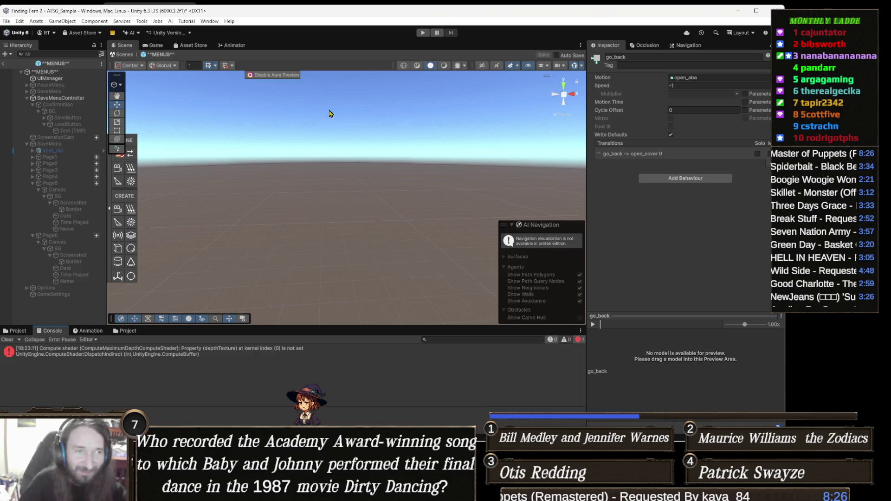
Enter play mode, pause with Escape, and choose Save to show the two save slots.
left_click(421, 36)
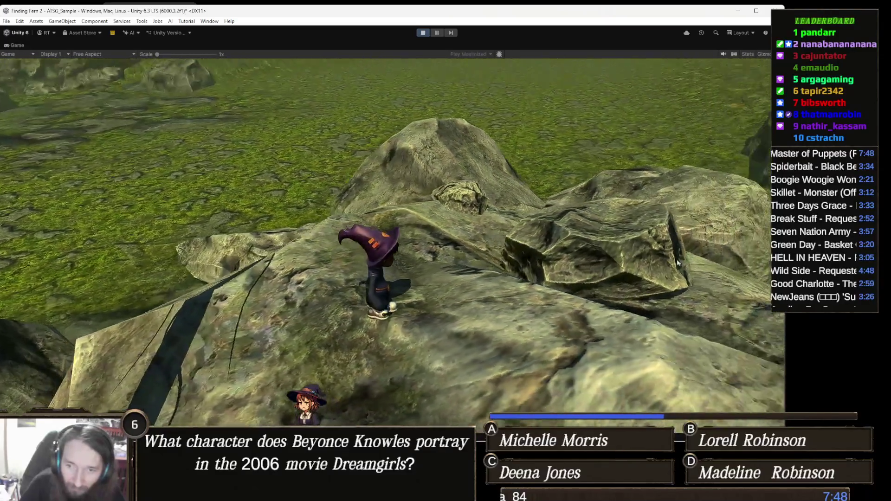
key("Escape")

◆ Task item ◆
Your answer should copy the listing word for word, with no pictures in it.

◆ Exercise result ◆
Enter play mode, pause with Escape, and choose Save to show the two save slots.
left_click(421, 36)
key("Escape")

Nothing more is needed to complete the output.